On 06/18/2012 04:31 AM, Daniel P. Berrange wrote:
On Fri, Jun 15, 2012 at 05:02:19PM -0400, Paul Moore wrote:
On Friday, June 15, 2012 07:06:10 PM Blue Swirl wrote:
I think allowing execve() would render seccomp pretty much useless.

Not necessarily.

I'll agree that it does seem a bit odd to allow execve(), but there is still
value in enabling seccomp to disable potentially buggy/exploitable syscalls.
Let's not forget that we have over 300 syscalls on x86_64, not including the
32 bit versions, and even if we add all of the new syscalls suggested in this
thread we are still talking about a small subset of syscalls.  As far as
security goes, the old adage of "less is more" applies.

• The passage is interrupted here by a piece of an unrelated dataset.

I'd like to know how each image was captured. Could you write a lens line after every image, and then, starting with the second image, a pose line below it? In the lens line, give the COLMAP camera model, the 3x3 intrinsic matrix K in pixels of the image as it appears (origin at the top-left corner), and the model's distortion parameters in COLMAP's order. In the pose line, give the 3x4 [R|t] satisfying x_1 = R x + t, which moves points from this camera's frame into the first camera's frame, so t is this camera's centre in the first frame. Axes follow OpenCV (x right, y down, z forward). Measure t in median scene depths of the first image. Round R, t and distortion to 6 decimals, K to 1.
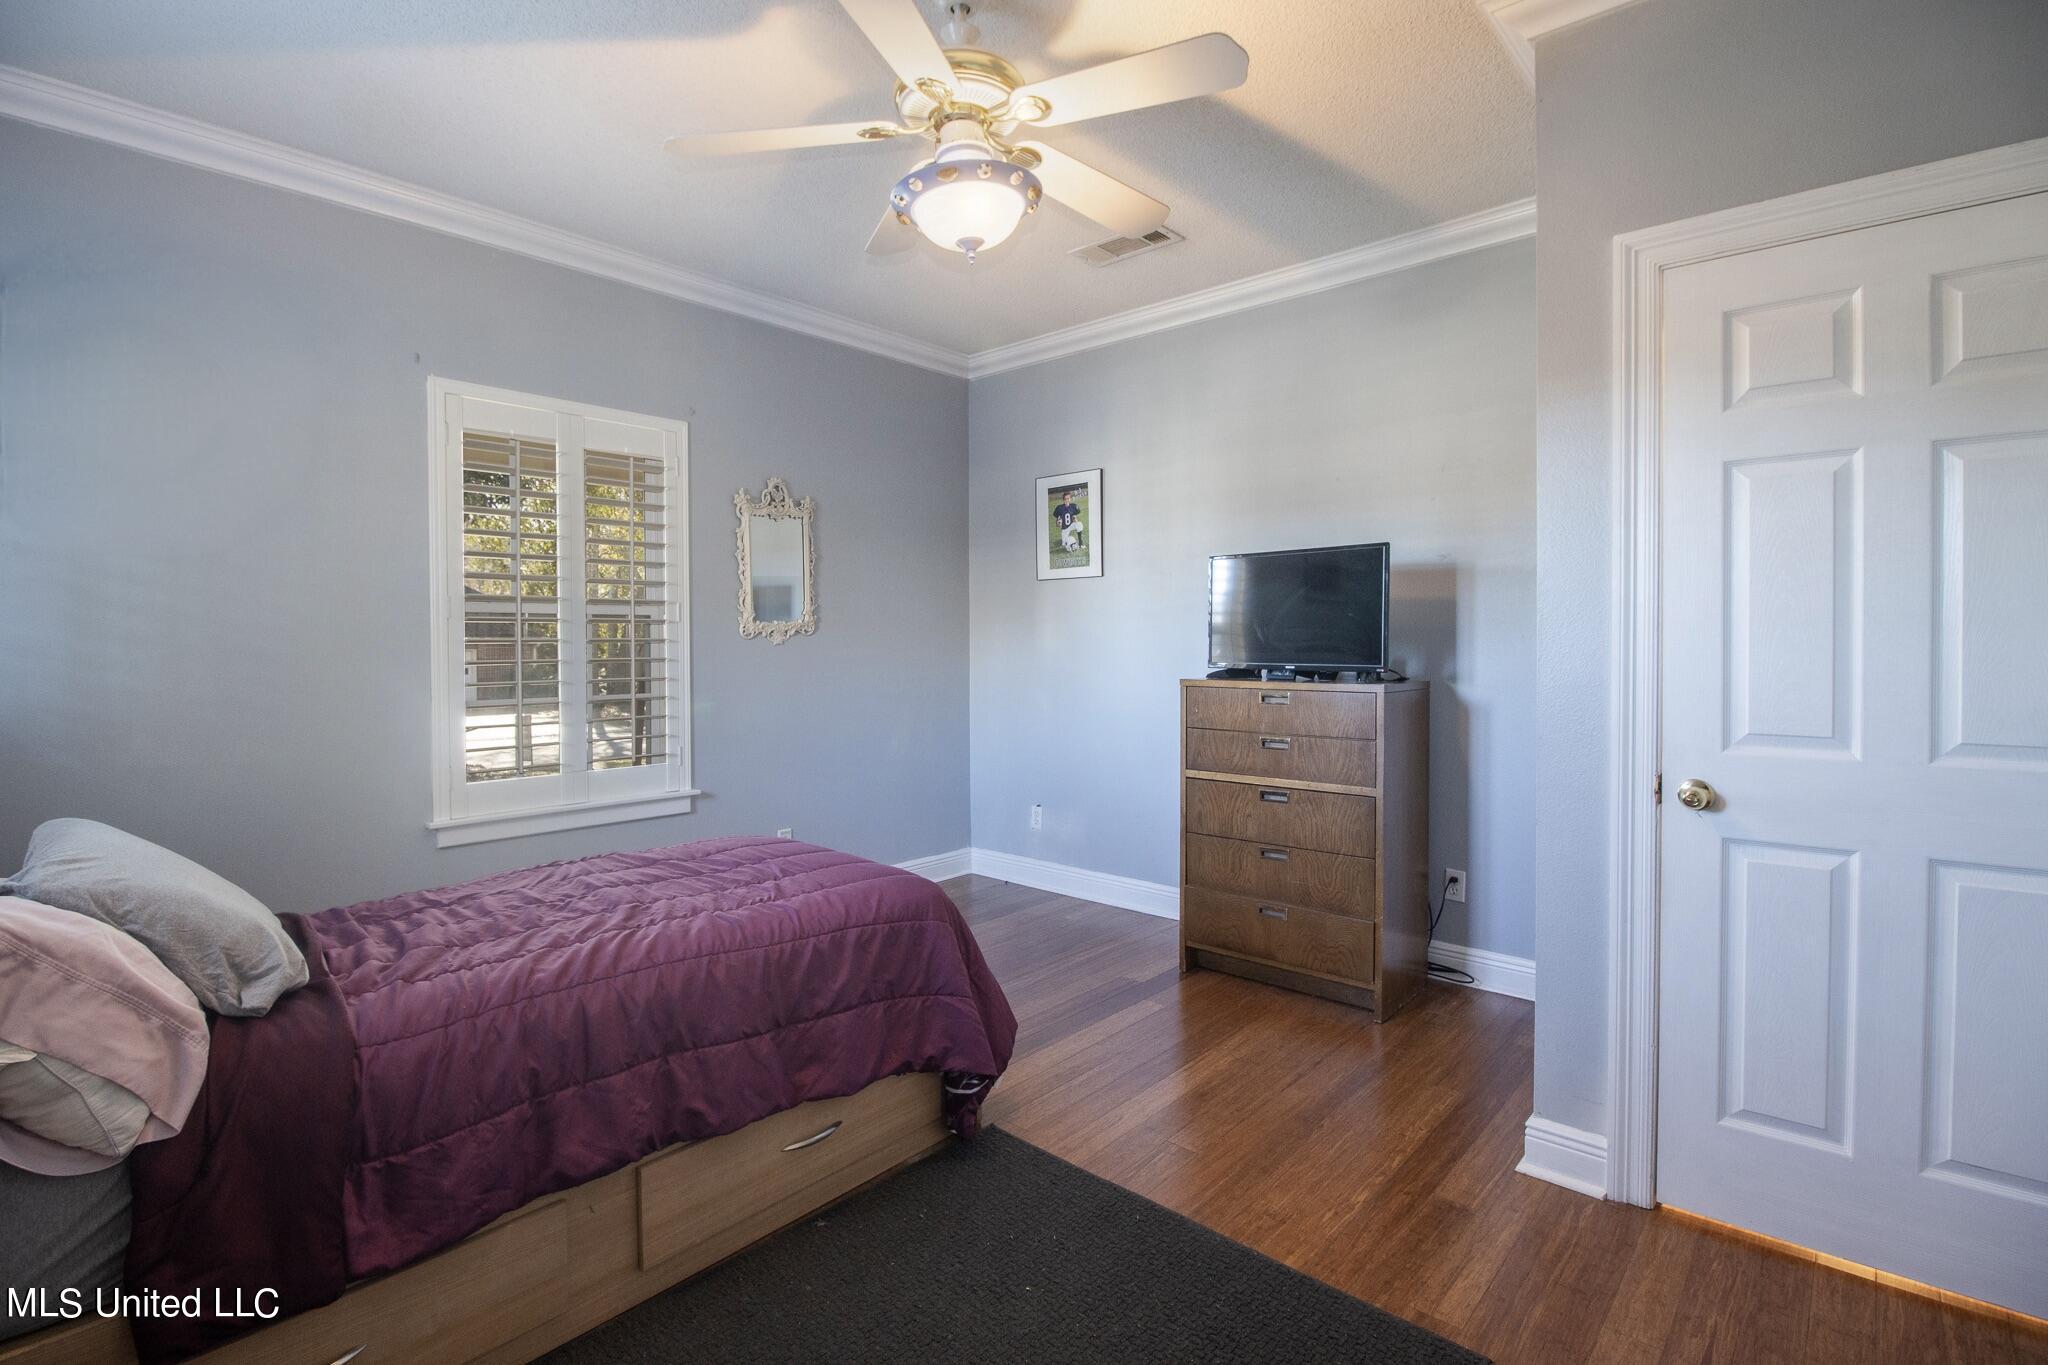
lens RADIAL K [[947.5, 0, 1017.6], [0, 947.5, 658.1], [0, 0, 1]] dist [-0.000492, -0.025343]
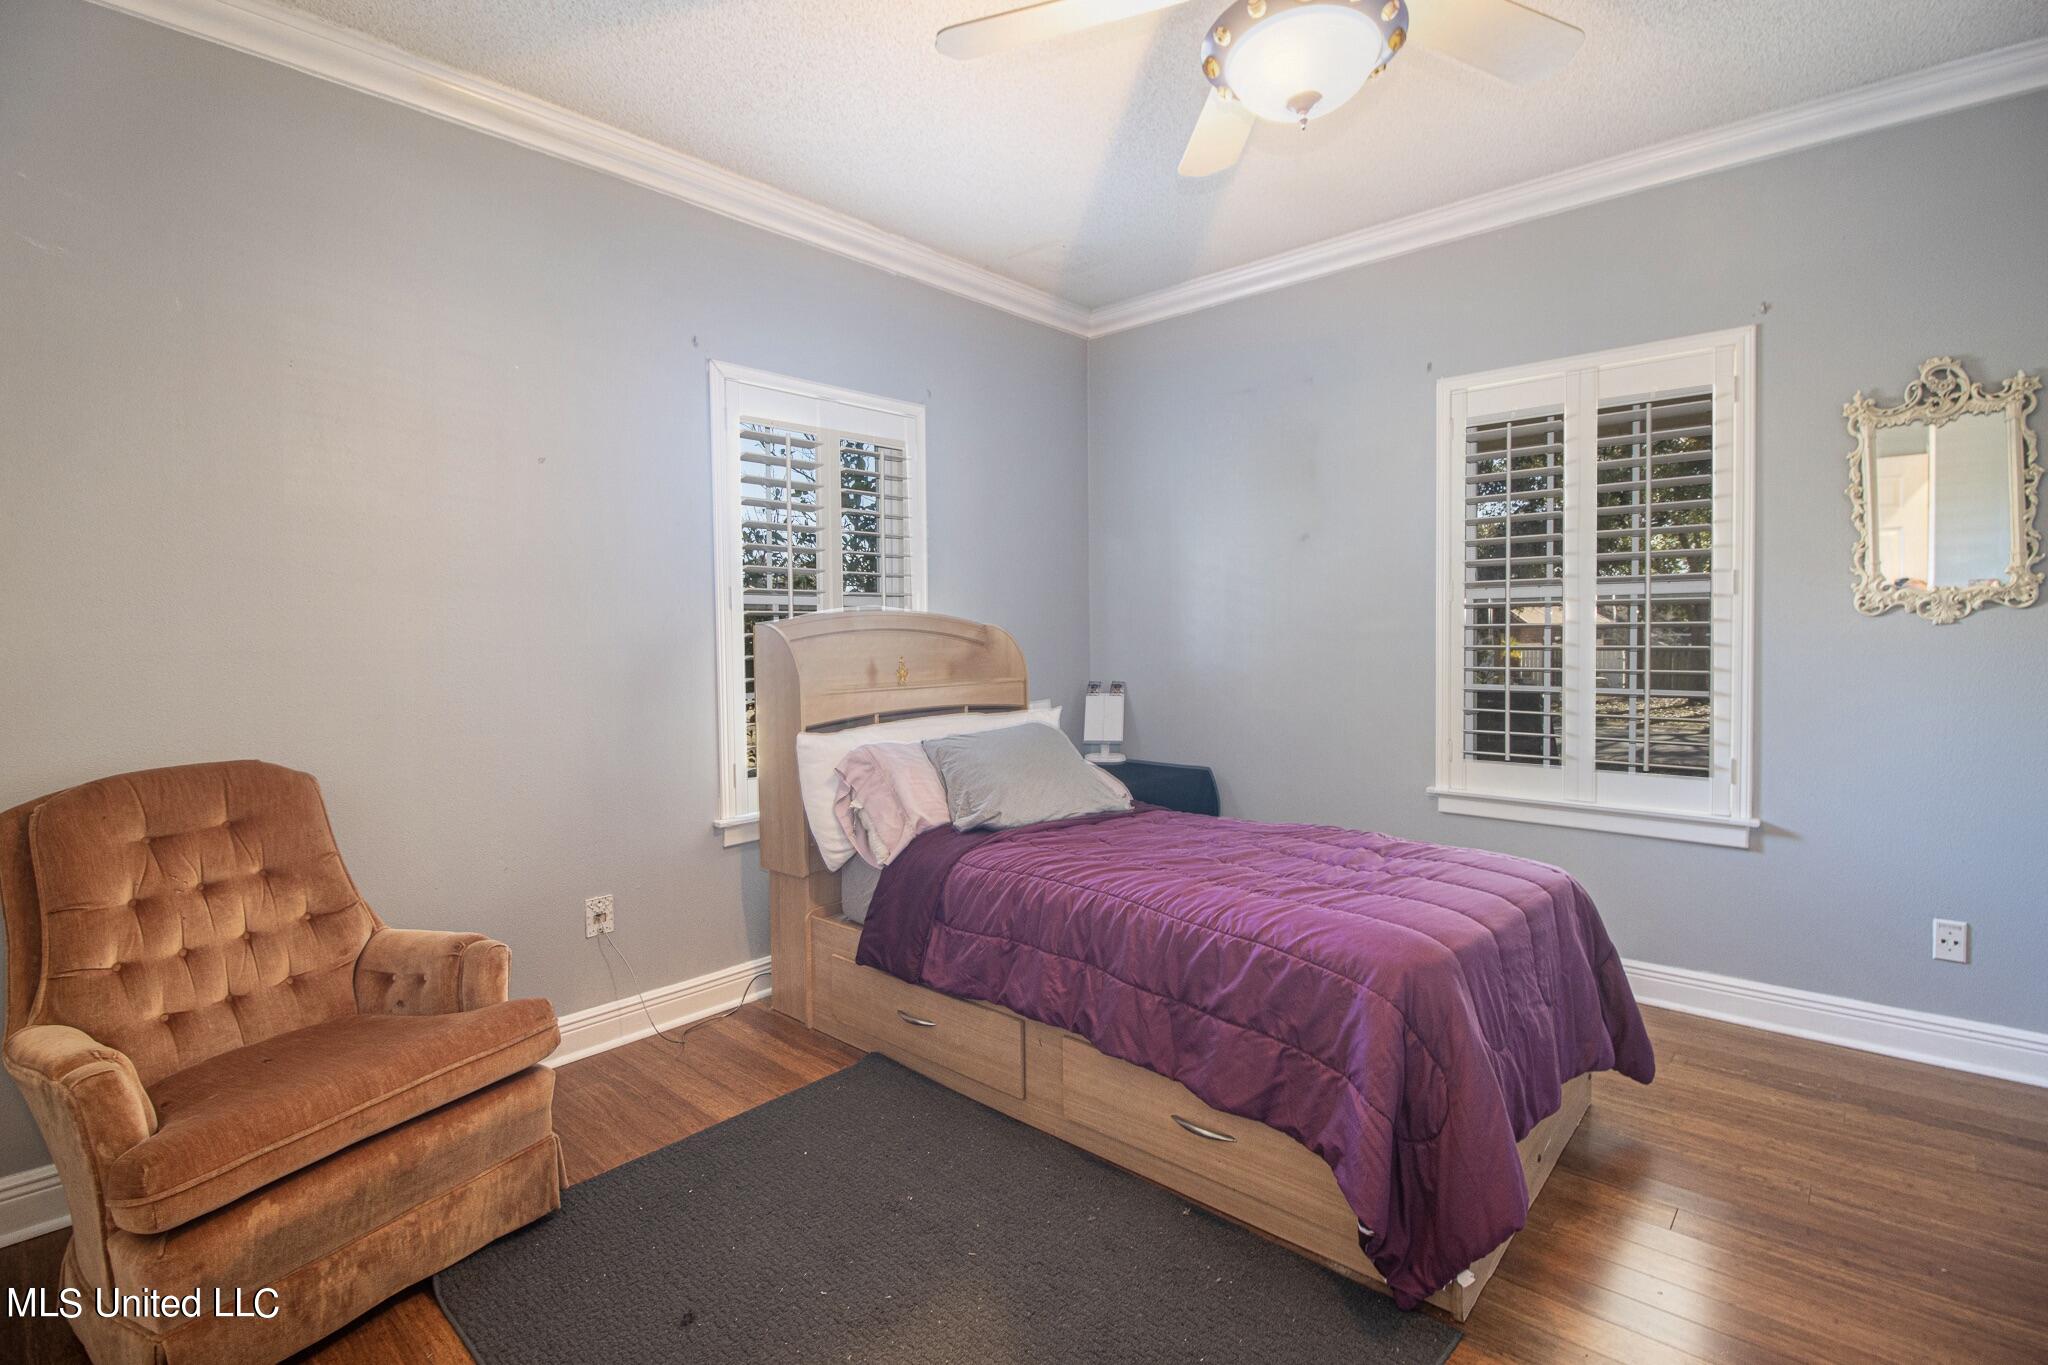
lens RADIAL K [[947.5, 0, 1017.6], [0, 947.5, 658.1], [0, 0, 1]] dist [-0.000492, -0.025343]
pose [[-0.015352, 0.030818, -0.999407, 0.488174], [-0.006374, 0.999502, 0.030919, -0.008383], [0.999862, 0.006845, -0.015147, 0.530700]]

I can sort of see this argument, but *only* if the QEMU process is being
run under a dedicated, fully unprivileged (from a DAC pov) user, completely
separate from anything else on the system.

This might be a good point to plug Marcelo Cerri's DAC isolation patches that are on the libvirt mailing list. :)

http://www.redhat.com/archives/libvir-list/2012-May/msg01005.html
http://www.redhat.com/archives/libvir-list/2012-June/msg00020.html

--
Regards,
Corey


If QEMU were being run as root, then even with seccomp, it could trivially
just overwrite some binary in /bin, update /proc/core-pattern to point to
this binary, and then crash itself. Now that core handling binary will
execute without any of the seccomp filters applied.

Similarly if QEMU is being run in the user's desktop session, I'm sure there
is some kind of similar attack possible by changing a config setting for the
user's GNOME/KDE session, and then waiting for GNOME/KDE to execute the script
that QEMU just wrote out, once again bypassing seccomp.